Difference between StratifiedKFold and StratifiedShuffleSplit in sklearn
StratifiedKFold and StratifiedShuffleSplit
are two types of stratified sampling techniques that can be used to split a dataset into train and test sets in scikit-learn.
The main difference between StratifiedKFold and StratifiedShuffleSplit
is in the way the data is split. StratifiedKFold
performs k-fold cross-validation, where the data is split into k folds, and the model is trained and evaluated k times, each time using a different fold as the test set and the remaining folds as the training set.
On the other hand, StratifiedShuffleSplit
randomly shuffles the data and splits it into train and test sets. The number of splits is specified by the user, and the data is shuffled and split into train and test sets multiple times, according to the number of splits specified.
Both StratifiedKFold and StratifiedShuffleSplit
aim to maintain the class balance in the train and test sets, meaning that the proportion of samples from each class is approximately the same in the train and test sets as it is in the original dataset. This is particularly important when the classes in the dataset are imbalanced (i.e., there is a disproportionate number of samples from one class compared to the other).
StratifiedKFold and StratifiedShuffleSplit
are two types of stratified sampling techniques that can be used to split a dataset into train and test sets in scikit-learn.
Here is an example of how to use StratifiedKFold
for k-fold cross-validation:
from sklearn.model_selection import StratifiedKFold
# Load data and labels into X and y
X = ...
y = ...
# Set the number of folds for cross-validation
n_folds = 5
# Create the StratifiedKFold object
skf = StratifiedKFold(n_splits=n_folds, shuffle=True)
# Iterate through the folds
for train_index, test_index in skf.split(X, y):
# Split the data into train and test sets
X_train, X_test = X[train_index], X[test_index]
y_train, y_test = y[train_index], y[test_index]
# Train and evaluate the model on the train and test sets
model.fit(X_train, y_train)
y_pred = model.predict(X_test)
accuracy = accuracy_score(y_test, y_pred)
print(f"Accuracy: {accuracy:.2f}")
In this example, the data is split into 5 folds, and the model is trained and evaluated 5 times, each time using a different fold as the test set and the remaining folds as the training set.

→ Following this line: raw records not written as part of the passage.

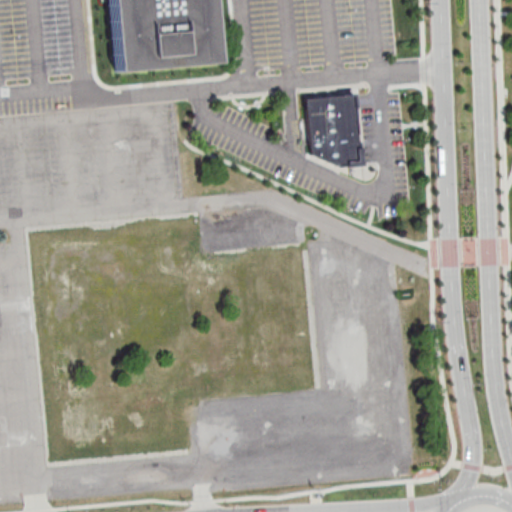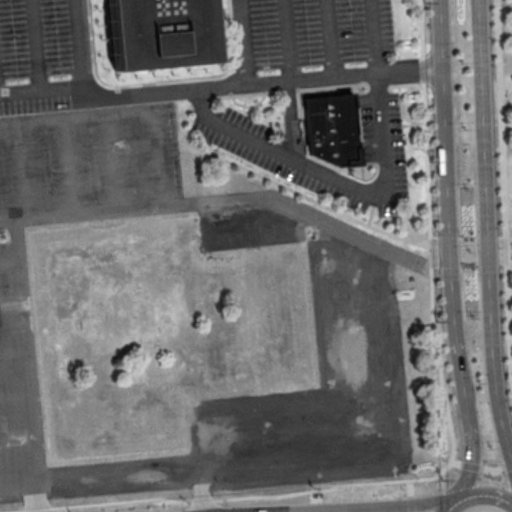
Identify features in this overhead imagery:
road: (504, 12)
building: (159, 33)
building: (161, 34)
parking lot: (310, 34)
road: (373, 39)
road: (329, 41)
road: (290, 42)
road: (245, 44)
road: (34, 47)
parking lot: (39, 55)
road: (216, 90)
road: (0, 93)
road: (43, 93)
park: (508, 100)
building: (331, 129)
building: (331, 129)
parking lot: (322, 139)
road: (451, 159)
road: (337, 169)
road: (507, 182)
road: (502, 188)
road: (235, 198)
road: (488, 229)
road: (24, 354)
road: (468, 409)
road: (388, 444)
road: (481, 467)
road: (125, 479)
road: (480, 495)
road: (175, 501)
road: (406, 509)
road: (449, 509)
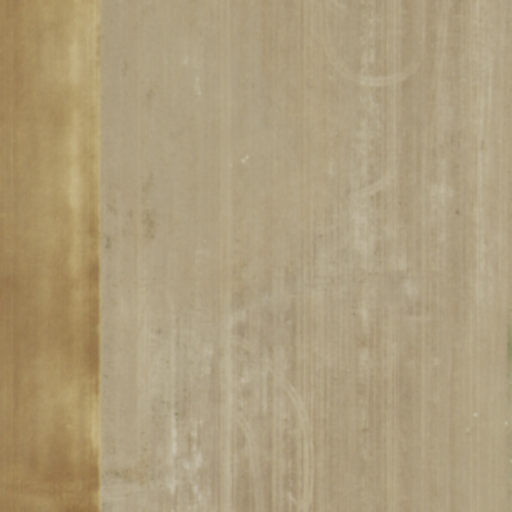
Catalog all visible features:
crop: (255, 255)
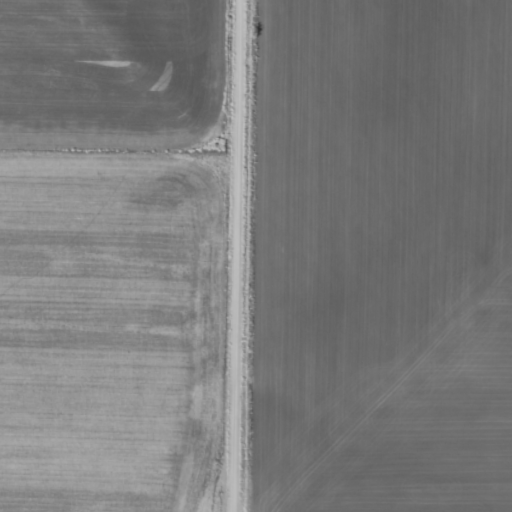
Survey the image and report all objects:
road: (239, 256)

Here is an example of how to use StratifiedShuffleSplit
to split the data into train and test sets multiple times:
from sklearn.model_selection import StratifiedShuffleSplit
# Load data and labels into X and y
X = ...
y = ...
# Set the number of splits
n_splits = 10
# Create the StratifiedShuffleSplit object
sss = StratifiedShuffleSplit(n_splits=n_splits, test_size=0.2, random_state=42)

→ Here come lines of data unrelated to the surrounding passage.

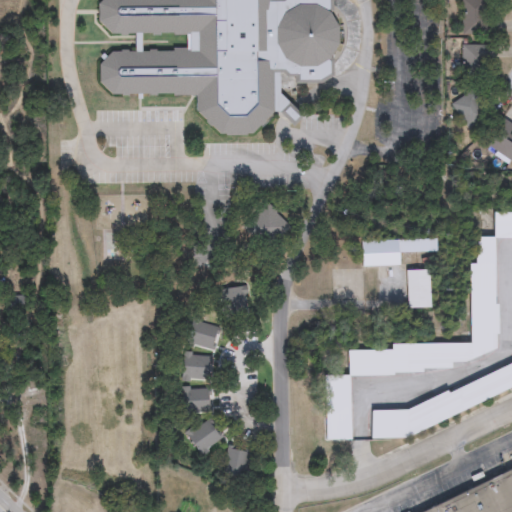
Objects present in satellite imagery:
building: (472, 17)
building: (473, 18)
building: (217, 54)
building: (221, 55)
building: (474, 61)
building: (475, 63)
building: (469, 109)
building: (470, 111)
road: (148, 127)
building: (501, 139)
building: (501, 140)
road: (368, 150)
road: (128, 167)
building: (266, 227)
building: (417, 247)
road: (295, 250)
building: (379, 254)
building: (416, 291)
building: (427, 341)
road: (439, 378)
road: (239, 386)
building: (437, 406)
building: (203, 438)
road: (23, 453)
road: (474, 457)
building: (235, 464)
road: (400, 465)
parking lot: (446, 481)
road: (410, 488)
building: (480, 496)
building: (482, 497)
road: (3, 508)
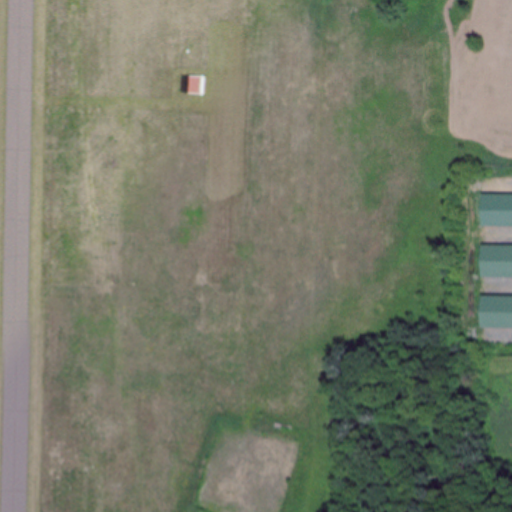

# Iterate through the splits
for train_index, test_index in sss.split(X, y):
# Split the data into train and test sets
X_train, X_test = X[train_index], X[test_index]
y_train, y_test = y[train_index], y[test_index]

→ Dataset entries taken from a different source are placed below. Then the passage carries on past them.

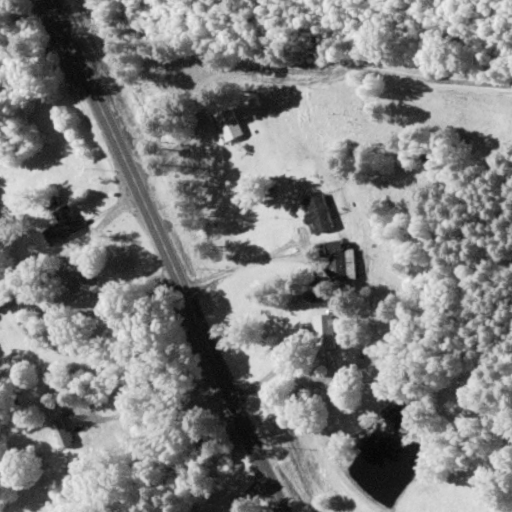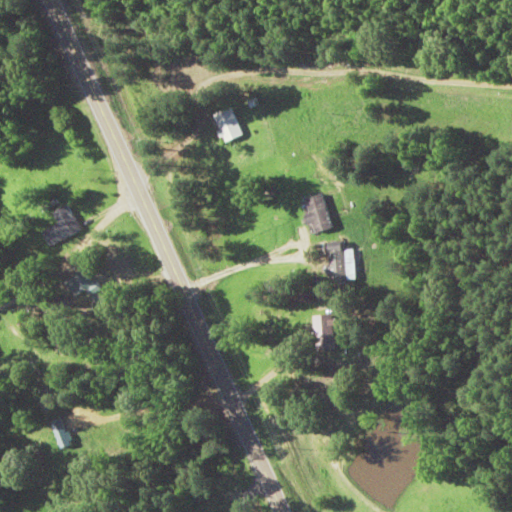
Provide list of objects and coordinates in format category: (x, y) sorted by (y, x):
building: (227, 125)
building: (317, 213)
building: (63, 226)
road: (167, 252)
building: (339, 262)
road: (83, 287)
building: (325, 331)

# Train and evaluate the model on the train and test sets
model.fit(X_train, y_train)
y_pred = model.predict(X_test)
accuracy = accuracy_score(y_test, y_pred)
print(f"Accuracy: {accuracy:.2f}")
In this example, the data is shuffled and split into train and test sets 10 times, according to the number of splits specified.
Both StratifiedKFold and StratifiedShuffleSplit aim to maintain the class balance in the train and test sets, meaning that the proportion of samples from each class is approximately the same in the train and test sets as it is in the original dataset. This is particularly important when the classes in the dataset are imbalanced.
In summary, StratifiedKFold
is used for k-fold cross-validation, and StratifiedShuffleSplit
is used to split the data into train and test sets multiple times, with a random shuffle of the data in each split. Both techniques are used to maintain class balance in the train and test sets.